The FD has a budget allocation for maintenance of the fence and for conducting camps for children, teachers, etc. Usually these funds are released at the end of the financial year. By this time the members of LSWC carry out the required work by contributing personal funds. However, recovering their money from the FD means a long follow-up and running around. The LSWC also has no authority to prosecute offenders and therefore the cooperation of the FD is crucial.
The effort of the concerned people has been purely voluntary and there is no commitment by these individuals to any particular group/organization. Also, the entire community is not involved in this conservation attempt. Neither the constitution nor the mandate of this group (the constitution keeps changing) has the explicit consensus of all the people living around Longwood Shola in the form of any referendum. At the same time there has been no opposition to the effort put in by this group, and many people implicitly support their activities.
There are many tea factory workers in this area who take fuelwood from Longwood Shola, as they have no other cheap means of fuel. With the tea market slump, there has been more pressure on the forests, as the workers who had switched to gas/kerosene are no longer able to afford gas cylinders. There are also recent settlers (such as refugees from Sri Lanka, migrant workers) who have put added pressure on this fragile forest. The LSWC has been lobbying for a fuel depot to meet the fuelwood needs of the people of this area but the Forest department has not been able to arrange this.
There has been a sharp increase in the crow population, possibly because of the increased human population and garbage in the surrounding area. The crows are reportedly affecting the population of other birds, as they feed on them.
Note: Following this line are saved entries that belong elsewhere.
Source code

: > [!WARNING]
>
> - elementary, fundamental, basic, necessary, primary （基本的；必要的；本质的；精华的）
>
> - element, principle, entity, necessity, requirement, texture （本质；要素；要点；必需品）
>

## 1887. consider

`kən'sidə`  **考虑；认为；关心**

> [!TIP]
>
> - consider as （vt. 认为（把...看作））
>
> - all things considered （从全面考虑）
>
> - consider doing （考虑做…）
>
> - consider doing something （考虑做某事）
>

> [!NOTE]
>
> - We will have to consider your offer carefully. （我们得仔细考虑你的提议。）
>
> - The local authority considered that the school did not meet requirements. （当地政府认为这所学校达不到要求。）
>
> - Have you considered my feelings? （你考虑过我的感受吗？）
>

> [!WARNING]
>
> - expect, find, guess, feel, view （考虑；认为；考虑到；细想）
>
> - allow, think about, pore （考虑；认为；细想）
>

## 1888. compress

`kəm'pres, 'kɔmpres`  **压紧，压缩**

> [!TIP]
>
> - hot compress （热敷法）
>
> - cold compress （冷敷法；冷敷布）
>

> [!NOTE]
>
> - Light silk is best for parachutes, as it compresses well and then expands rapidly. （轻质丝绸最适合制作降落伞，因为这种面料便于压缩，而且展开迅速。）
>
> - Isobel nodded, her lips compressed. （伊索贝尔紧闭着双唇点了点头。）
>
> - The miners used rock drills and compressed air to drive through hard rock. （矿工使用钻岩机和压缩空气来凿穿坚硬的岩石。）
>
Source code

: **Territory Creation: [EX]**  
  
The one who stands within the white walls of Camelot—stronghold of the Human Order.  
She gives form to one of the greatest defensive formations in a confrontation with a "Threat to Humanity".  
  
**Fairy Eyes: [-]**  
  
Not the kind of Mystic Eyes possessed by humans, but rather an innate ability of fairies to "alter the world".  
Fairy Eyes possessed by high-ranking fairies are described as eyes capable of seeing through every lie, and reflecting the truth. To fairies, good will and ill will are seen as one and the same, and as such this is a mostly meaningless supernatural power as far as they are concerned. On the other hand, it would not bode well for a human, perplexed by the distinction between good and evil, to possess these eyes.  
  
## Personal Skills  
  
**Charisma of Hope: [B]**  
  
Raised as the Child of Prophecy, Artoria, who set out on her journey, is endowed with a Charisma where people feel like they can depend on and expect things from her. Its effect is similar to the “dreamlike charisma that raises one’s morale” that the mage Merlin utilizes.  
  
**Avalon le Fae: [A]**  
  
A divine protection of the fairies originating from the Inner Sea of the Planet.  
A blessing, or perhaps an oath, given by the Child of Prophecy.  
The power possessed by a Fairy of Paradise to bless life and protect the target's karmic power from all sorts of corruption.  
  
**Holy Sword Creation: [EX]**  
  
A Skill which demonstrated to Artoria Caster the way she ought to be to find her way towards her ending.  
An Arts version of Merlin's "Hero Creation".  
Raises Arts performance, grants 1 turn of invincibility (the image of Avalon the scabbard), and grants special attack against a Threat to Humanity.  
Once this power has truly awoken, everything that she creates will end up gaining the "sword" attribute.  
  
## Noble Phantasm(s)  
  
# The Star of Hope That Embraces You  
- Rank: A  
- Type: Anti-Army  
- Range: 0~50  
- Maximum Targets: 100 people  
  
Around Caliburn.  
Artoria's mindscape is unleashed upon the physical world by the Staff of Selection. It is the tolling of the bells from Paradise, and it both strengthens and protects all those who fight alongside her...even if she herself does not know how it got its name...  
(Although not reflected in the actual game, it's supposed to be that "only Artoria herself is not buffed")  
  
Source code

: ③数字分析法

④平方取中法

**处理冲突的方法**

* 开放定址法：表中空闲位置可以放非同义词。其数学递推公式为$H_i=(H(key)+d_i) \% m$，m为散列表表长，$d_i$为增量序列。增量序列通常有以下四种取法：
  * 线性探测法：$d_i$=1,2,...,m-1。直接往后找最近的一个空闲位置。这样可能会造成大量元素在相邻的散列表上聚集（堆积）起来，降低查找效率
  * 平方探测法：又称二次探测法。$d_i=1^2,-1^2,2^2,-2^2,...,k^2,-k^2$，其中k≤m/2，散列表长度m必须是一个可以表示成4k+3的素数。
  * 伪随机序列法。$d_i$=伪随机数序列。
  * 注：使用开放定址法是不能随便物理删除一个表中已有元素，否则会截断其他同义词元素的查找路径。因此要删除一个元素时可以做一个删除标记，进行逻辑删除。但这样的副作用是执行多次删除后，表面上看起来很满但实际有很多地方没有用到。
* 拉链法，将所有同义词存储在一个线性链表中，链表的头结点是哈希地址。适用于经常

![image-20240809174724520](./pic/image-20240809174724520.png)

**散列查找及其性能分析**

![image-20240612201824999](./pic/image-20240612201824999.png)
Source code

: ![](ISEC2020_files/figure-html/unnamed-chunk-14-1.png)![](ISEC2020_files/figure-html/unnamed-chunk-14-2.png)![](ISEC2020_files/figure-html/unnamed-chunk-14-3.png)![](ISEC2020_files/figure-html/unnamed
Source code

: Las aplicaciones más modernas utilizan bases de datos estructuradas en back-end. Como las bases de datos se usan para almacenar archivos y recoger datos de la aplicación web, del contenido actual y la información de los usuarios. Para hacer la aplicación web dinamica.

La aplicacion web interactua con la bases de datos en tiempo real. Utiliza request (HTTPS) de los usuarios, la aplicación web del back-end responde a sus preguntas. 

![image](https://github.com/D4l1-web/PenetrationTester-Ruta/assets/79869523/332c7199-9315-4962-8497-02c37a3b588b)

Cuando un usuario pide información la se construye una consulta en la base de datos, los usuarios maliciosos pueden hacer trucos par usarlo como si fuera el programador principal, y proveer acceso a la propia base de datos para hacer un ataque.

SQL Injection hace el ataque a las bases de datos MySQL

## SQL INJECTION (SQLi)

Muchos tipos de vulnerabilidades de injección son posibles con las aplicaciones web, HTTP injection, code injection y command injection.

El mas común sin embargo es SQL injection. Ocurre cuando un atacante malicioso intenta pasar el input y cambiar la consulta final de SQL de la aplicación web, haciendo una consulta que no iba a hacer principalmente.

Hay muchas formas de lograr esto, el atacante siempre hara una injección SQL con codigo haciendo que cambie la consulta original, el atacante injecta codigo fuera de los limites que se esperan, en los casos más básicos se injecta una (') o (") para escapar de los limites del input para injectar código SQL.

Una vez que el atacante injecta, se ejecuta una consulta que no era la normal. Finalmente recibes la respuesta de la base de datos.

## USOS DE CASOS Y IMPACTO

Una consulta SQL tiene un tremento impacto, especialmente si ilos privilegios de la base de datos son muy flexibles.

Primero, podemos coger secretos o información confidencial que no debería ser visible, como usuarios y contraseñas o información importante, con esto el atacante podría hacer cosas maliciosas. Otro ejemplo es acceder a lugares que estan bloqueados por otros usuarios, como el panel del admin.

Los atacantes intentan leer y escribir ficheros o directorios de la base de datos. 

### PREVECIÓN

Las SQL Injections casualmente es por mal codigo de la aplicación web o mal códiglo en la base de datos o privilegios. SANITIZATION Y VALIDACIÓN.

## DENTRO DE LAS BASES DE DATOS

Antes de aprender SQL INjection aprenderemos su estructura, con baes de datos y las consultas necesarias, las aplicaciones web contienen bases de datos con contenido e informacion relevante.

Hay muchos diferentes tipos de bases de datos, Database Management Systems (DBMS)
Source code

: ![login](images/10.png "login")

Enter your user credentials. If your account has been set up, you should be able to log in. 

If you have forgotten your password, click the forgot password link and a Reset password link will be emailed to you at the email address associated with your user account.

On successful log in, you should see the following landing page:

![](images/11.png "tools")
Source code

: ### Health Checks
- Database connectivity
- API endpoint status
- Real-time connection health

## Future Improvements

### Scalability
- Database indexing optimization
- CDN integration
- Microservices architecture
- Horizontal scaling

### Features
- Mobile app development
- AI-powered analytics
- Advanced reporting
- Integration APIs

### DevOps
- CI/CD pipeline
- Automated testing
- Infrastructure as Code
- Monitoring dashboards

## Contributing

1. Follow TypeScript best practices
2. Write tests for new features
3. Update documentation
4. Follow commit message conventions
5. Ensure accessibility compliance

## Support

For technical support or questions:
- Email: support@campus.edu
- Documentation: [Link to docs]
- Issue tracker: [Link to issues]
They have even been seen chasing raptors like eagles.
Another problem has been that of an aggressive weed called orange cestrum, originally from South America. It is a fast-growing shrub that can reach a height of about 6-8 m and with a girth of 1 m, with clusters of orange trumpet-like flowers and spherical creamy seeds. The plant is identifiable by the bad odour that its crushed leaves produce. This weed is difficult to eradicate and since it grows about 20 times faster than shola species, it suppresses the regeneration of other saplings. The LSWC and other individuals have been manually removing these weeds, often with help from students and other volunteers.